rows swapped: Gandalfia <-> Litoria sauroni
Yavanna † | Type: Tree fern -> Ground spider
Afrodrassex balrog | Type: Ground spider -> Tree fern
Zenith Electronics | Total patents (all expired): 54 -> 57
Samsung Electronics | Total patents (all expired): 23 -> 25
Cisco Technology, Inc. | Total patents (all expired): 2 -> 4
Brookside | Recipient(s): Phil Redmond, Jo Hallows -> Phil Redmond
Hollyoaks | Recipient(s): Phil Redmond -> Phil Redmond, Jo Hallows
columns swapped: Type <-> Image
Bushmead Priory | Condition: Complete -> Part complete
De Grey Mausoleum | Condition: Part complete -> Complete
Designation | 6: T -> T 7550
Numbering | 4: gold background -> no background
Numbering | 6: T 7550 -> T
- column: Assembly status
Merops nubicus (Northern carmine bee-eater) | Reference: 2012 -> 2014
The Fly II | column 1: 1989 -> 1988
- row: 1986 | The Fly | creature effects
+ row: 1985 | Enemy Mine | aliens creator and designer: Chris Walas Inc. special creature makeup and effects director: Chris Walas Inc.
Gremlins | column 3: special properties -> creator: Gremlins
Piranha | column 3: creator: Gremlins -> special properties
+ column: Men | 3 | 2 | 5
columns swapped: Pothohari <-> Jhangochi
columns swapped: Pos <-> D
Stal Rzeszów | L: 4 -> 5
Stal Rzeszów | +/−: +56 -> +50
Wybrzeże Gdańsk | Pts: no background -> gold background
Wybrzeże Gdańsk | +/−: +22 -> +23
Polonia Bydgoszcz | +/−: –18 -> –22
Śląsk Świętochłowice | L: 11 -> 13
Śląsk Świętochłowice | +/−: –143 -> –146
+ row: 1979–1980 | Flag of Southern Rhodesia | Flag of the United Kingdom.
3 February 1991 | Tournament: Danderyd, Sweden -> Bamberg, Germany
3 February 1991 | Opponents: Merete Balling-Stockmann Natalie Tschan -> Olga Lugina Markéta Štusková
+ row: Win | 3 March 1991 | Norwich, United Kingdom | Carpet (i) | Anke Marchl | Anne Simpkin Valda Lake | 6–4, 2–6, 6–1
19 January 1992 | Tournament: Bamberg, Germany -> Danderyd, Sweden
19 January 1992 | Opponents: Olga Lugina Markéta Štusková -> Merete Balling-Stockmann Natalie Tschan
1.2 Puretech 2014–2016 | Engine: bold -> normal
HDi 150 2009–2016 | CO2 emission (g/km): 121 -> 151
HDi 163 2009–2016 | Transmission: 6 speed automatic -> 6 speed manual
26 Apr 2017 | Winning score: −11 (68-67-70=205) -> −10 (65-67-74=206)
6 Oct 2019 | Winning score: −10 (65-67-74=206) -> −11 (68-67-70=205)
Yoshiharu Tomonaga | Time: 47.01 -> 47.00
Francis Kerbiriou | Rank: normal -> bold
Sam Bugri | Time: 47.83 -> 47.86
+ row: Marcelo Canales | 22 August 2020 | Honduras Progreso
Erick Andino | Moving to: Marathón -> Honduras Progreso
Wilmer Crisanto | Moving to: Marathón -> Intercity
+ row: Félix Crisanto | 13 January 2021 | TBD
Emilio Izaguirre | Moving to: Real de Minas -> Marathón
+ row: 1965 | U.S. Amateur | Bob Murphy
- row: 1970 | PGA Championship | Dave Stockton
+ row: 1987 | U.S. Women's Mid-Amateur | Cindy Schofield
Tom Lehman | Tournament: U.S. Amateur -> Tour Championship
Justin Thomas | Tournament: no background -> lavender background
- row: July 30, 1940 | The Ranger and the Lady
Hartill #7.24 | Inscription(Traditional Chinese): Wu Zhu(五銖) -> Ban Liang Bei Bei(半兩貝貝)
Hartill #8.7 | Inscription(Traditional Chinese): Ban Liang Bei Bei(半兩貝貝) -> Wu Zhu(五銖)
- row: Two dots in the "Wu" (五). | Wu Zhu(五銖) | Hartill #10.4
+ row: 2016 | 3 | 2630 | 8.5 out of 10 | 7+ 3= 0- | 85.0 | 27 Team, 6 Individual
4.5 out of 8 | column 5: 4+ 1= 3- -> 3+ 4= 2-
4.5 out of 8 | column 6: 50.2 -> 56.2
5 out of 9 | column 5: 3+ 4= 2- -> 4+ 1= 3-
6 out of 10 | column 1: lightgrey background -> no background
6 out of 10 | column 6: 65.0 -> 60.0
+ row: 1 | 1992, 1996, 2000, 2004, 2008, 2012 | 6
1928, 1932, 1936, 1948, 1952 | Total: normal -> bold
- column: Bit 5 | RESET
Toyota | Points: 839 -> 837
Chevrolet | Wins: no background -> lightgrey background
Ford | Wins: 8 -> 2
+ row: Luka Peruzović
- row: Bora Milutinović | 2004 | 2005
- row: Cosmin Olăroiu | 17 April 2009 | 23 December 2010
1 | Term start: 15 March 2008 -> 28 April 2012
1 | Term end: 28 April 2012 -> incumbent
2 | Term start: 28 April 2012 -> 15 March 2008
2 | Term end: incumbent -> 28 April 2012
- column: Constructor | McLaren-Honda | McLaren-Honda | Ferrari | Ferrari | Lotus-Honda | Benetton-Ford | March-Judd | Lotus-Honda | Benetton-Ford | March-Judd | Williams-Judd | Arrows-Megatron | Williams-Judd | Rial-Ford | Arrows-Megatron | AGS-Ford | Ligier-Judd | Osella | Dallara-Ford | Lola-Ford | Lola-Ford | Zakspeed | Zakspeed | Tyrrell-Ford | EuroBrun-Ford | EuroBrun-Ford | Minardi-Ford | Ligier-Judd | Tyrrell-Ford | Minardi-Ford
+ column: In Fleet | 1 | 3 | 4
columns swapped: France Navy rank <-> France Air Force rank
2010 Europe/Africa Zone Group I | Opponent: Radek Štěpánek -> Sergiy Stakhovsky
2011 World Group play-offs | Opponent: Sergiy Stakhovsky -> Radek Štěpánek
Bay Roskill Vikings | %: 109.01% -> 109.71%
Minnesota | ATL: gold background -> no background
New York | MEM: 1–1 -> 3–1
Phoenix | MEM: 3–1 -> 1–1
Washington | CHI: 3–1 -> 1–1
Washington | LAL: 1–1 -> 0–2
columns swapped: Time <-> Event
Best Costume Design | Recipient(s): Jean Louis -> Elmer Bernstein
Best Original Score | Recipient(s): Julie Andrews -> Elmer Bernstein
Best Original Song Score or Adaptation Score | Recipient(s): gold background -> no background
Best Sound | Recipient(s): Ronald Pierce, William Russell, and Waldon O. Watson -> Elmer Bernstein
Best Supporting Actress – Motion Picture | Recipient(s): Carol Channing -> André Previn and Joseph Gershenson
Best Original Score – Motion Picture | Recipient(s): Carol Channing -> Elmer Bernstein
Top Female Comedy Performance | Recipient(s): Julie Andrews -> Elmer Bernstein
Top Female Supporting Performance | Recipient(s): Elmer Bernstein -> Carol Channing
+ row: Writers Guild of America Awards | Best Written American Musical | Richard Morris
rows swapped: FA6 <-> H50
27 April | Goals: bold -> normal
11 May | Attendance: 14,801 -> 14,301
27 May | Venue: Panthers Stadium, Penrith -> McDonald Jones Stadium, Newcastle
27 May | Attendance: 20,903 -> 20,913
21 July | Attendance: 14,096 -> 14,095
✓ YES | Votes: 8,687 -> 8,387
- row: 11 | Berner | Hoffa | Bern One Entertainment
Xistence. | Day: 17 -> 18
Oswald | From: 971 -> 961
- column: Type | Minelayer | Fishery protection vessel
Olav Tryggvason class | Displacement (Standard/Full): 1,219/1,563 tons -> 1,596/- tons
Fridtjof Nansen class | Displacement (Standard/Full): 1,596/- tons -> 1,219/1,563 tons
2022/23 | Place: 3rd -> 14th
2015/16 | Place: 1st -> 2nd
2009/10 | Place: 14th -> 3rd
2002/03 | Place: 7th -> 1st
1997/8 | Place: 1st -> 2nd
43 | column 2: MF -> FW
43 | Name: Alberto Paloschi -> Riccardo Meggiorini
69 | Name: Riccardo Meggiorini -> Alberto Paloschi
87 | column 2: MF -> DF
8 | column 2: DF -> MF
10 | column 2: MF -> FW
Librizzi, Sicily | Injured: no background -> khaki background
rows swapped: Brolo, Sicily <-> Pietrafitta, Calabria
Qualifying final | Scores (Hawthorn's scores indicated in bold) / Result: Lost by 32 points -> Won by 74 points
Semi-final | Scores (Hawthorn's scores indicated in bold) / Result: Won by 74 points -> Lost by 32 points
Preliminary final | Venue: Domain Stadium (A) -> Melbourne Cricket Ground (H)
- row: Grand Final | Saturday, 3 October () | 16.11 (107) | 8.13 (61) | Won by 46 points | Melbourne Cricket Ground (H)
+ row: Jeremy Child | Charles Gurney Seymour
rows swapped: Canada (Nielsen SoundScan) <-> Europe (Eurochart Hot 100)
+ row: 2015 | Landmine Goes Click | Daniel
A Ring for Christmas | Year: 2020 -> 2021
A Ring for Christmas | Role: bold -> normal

* What you will do
Count the lines in the items that contain the string "effects", with case counting. Reply with only the number.

* Final answer
2